Abstract
Purpose :
Incomplete separation of the lens vesicle from the surface ectoderm results in a persistent lens stalk between the lens and cornea, which clinically presents as adhesion between the cornea and the iris and/or lens in Peters anomaly (PA). This study aims to elucidate the Abl-Crk cellular signal network that regulates lens vesicle closure.
Methods :
Mouse lines carrying floxed genes of interest were crossed with the lens-specific Le-Cre (Tg/-) to generate conditional knockouts. Embryos carrying expected genes were harvested and sectioned for histochemical analysis.
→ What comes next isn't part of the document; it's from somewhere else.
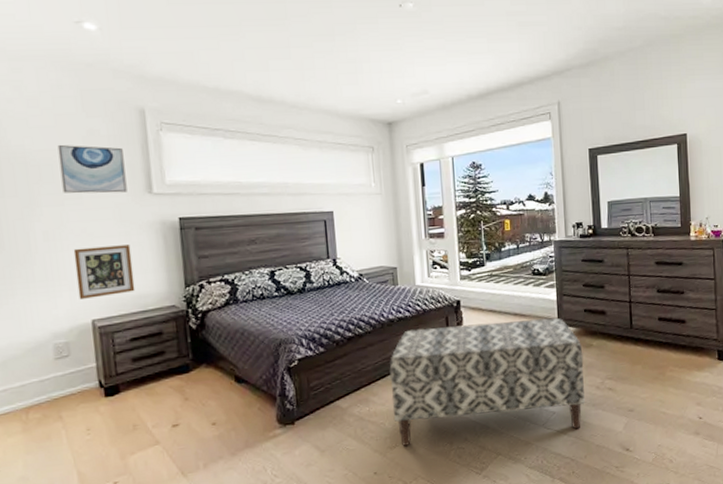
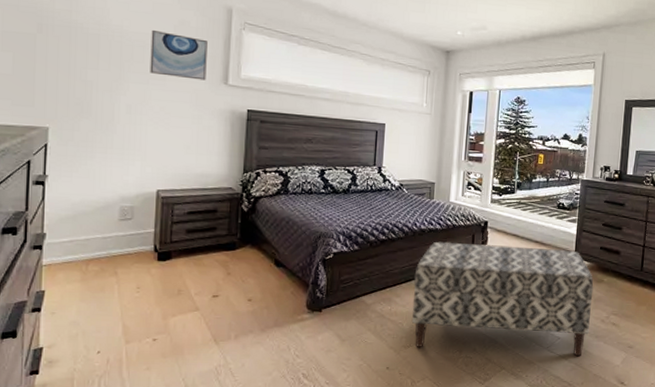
picture frame: present [73,245,135,299] -> none [149,124,201,171]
Immunoprecipitation and immunoblotting were carried out using primary mouse embryonic fibroblasts (MEFs) and lens epithelium cells.
Results :
Abelson murine leukemia viral oncogene homolog (Abl) and Abl related gene (Arg) mutants (Le-Cre;AblF/F;ArgF/F, AblCKO) presented incomplete separation of the lens vesicle from the surface ectoderm as early as embryonic day 10. In vitro, viral expression of Cre recombinase caused AblF/FArgF/F lens epithelium cells to scatter, losing their typical hexagon shape and adherens junctions. Heterozygous deletion of Abl substrates Crk adaptor proteins (Crk and its paralog CrkL) in the AblCKO mutants (Le-Cre;AblF/F;ArgF/F;CrkF/+;CrkLF/+) can rescue the lens stalk phenotype in an allele copy-dependent manner, and homozygous deletion of Shp2 was able to rescue the phenotype with partial penetrance. The lens epithelium in AblCKO embryos showed elevated phospho-ERK. But homozygous Abl, Arg, and Erk1/2 quadruple knockout (Le-Cre;AblF/F;ArgF/F;Erk1/2F/F) embryos still possessed lens stalks. Only homozygous deletion of Rac1 in the AblCKO mutants (Le-Cre;AblF/F;ArgF/F;Rac1F/F) was able to fully rescue the lens stalk phenotype.
Conclusions :
These genetic experimental results suggested that Crk and CrkL, as the direct substrates of Abl, serve as the linkage between Abl and the cell adhesion network. ERK1/2 and Rac1 abolition experiments demonstrated that Rac1, but not ERK, is the downstream effector of Abl in the lens-cornea separation.
This abstract was presented at the 2022 ARVO Annual Meeting, held in Denver, CO, May 1-4, 2022, and virtually.